- Task objective -
Please reproduce, word for word, the lines of the data below, from the very first line up to and including the line that contains "scientific name: Luzula multiflora".

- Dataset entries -
++++++++++++++++++++
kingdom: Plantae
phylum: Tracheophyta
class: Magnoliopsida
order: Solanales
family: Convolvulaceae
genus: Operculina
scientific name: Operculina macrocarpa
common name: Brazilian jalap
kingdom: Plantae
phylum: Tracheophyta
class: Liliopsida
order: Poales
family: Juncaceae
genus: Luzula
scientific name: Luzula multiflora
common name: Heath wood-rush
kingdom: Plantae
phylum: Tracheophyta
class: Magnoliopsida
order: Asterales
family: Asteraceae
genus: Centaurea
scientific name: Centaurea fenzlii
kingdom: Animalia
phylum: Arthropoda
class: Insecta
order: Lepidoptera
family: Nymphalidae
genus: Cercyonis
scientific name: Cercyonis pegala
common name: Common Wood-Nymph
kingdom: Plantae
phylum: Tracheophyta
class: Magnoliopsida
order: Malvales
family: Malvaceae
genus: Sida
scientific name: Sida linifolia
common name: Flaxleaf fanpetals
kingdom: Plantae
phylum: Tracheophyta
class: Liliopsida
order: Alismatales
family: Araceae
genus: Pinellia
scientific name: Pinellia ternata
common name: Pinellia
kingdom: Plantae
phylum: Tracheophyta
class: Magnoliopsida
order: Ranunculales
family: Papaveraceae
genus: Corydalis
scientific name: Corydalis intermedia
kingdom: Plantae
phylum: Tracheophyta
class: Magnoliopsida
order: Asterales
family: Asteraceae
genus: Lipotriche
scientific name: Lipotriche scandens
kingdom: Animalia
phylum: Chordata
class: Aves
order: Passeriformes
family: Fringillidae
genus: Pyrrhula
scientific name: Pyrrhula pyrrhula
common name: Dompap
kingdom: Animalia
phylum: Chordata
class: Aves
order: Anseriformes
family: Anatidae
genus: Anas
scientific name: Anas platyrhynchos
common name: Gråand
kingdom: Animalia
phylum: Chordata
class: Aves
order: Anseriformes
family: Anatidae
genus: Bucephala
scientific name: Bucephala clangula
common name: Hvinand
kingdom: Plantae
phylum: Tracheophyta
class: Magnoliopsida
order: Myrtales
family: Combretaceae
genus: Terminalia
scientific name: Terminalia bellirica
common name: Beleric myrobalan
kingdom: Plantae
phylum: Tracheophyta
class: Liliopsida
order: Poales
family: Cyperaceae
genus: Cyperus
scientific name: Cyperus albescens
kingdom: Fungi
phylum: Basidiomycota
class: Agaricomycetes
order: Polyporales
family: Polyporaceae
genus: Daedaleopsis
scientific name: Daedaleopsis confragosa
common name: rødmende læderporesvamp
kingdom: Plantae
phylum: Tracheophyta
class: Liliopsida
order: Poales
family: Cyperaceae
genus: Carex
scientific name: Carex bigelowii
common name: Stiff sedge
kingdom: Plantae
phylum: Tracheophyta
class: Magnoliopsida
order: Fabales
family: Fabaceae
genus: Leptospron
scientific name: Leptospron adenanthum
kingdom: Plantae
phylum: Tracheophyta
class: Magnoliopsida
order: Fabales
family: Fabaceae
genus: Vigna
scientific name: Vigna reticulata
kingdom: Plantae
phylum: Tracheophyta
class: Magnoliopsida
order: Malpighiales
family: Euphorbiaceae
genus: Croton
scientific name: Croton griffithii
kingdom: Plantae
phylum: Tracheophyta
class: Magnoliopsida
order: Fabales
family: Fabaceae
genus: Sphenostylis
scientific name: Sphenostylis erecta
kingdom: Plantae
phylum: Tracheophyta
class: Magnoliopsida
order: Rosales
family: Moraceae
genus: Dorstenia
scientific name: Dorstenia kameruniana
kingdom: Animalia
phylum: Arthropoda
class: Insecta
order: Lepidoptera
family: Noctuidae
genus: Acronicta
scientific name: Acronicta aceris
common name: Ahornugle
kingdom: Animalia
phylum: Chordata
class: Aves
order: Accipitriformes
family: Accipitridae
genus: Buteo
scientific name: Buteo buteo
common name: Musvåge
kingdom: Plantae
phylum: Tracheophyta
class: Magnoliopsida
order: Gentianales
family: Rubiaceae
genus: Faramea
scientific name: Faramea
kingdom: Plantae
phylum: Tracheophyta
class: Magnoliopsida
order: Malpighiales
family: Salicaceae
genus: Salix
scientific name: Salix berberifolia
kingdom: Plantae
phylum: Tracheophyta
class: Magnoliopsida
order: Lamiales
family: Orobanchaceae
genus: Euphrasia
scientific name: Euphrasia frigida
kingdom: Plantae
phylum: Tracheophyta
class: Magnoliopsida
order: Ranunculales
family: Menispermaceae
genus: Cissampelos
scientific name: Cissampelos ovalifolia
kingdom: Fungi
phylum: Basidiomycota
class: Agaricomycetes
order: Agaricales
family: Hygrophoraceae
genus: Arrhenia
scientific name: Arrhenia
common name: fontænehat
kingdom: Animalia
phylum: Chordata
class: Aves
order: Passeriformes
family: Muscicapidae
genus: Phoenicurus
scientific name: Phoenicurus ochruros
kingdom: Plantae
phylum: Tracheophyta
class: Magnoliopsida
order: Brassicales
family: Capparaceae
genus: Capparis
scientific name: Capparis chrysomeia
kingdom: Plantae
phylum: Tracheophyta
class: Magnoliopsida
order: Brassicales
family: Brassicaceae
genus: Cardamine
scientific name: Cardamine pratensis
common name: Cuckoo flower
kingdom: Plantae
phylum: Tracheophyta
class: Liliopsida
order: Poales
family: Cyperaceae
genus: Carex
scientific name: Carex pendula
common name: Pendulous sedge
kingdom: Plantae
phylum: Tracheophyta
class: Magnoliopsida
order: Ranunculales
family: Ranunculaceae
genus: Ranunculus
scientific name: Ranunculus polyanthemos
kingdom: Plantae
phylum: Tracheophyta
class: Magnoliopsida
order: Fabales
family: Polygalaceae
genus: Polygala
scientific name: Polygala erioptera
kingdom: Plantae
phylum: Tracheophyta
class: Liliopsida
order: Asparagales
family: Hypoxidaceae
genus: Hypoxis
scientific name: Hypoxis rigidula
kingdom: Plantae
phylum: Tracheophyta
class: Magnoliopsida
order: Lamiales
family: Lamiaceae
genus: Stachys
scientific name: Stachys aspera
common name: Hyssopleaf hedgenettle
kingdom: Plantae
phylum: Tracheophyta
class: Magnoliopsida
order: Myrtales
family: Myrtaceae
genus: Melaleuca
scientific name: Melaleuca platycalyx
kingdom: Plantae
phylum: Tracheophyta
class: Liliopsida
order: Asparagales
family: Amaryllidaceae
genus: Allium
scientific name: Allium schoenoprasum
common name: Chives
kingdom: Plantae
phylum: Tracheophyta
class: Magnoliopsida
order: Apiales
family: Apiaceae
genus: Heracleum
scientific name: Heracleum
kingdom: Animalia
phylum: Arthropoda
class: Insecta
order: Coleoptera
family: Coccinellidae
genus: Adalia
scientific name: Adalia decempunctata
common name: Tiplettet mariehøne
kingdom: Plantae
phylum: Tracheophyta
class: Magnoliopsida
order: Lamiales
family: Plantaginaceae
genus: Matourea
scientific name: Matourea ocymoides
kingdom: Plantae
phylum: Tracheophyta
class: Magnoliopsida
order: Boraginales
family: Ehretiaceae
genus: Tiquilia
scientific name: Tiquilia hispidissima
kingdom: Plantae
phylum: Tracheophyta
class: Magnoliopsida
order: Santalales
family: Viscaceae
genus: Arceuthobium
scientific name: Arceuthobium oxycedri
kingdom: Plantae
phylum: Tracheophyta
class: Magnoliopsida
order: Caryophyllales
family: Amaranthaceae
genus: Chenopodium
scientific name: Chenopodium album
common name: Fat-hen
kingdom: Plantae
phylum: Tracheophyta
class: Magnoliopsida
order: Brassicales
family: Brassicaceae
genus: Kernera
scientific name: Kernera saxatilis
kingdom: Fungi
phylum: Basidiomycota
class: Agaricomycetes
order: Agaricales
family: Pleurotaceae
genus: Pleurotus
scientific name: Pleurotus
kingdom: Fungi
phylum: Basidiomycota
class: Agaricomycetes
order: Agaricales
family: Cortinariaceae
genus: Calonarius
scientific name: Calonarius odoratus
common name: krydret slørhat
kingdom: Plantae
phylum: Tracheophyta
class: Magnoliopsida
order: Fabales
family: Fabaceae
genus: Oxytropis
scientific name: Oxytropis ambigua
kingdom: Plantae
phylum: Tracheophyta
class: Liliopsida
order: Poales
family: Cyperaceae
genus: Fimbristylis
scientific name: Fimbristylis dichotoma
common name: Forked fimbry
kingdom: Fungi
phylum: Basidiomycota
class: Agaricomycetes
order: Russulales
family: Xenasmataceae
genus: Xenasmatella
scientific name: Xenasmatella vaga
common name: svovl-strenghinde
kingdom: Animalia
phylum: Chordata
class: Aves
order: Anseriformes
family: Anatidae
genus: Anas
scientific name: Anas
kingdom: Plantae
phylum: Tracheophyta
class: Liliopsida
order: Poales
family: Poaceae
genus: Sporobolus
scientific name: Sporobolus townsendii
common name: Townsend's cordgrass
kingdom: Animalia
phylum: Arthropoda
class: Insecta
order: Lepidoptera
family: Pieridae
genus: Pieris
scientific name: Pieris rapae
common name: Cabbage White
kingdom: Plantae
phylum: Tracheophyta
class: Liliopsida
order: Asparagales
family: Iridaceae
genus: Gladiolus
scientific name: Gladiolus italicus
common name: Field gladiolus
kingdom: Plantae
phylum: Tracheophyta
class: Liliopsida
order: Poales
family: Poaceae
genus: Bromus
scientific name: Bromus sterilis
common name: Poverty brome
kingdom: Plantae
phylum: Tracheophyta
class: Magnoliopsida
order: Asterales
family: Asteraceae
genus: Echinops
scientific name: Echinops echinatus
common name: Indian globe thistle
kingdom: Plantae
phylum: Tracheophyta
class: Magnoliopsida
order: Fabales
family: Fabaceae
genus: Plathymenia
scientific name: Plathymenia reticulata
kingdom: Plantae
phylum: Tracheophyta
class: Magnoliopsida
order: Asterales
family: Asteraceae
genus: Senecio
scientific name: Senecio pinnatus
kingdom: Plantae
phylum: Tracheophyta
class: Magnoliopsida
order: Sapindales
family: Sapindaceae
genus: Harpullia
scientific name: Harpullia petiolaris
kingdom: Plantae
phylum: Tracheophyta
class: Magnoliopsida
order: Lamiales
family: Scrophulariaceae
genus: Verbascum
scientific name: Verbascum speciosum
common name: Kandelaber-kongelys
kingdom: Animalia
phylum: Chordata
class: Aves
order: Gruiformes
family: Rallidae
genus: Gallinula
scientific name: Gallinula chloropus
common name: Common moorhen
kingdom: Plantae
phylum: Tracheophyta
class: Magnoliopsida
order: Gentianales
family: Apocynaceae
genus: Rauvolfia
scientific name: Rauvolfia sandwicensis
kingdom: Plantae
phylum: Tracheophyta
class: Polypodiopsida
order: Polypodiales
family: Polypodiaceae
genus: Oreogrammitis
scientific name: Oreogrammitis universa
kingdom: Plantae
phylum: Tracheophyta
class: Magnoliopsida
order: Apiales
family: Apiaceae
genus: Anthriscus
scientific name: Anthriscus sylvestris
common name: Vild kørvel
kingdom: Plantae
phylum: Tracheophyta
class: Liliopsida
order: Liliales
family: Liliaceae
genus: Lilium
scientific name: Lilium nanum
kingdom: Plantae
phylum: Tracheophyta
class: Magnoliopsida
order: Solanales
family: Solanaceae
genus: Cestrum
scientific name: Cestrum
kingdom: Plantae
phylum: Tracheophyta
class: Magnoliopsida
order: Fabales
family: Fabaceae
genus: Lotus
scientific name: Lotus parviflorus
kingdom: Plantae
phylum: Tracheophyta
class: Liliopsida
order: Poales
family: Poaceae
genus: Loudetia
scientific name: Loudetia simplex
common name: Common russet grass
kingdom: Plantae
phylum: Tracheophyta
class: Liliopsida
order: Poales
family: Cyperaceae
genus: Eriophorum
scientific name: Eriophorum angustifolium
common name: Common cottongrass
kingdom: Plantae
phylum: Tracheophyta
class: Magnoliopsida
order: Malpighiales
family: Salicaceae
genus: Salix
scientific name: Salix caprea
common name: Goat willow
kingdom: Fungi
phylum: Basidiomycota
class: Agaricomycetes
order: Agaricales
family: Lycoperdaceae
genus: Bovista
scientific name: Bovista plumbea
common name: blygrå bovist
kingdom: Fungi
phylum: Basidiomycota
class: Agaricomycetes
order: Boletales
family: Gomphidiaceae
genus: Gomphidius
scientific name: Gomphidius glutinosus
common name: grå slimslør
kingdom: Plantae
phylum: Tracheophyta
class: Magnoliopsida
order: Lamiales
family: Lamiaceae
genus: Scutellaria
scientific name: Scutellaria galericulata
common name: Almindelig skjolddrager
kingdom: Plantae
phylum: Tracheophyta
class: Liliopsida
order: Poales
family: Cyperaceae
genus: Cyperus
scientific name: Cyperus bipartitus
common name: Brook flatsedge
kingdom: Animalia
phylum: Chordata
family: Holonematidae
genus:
++++++++++++++++++++
- Response -
kingdom: Plantae
phylum: Tracheophyta
class: Magnoliopsida
order: Solanales
family: Convolvulaceae
genus: Operculina
scientific name: Operculina macrocarpa
common name: Brazilian jalap
kingdom: Plantae
phylum: Tracheophyta
class: Liliopsida
order: Poales
family: Juncaceae
genus: Luzula
scientific name: Luzula multiflora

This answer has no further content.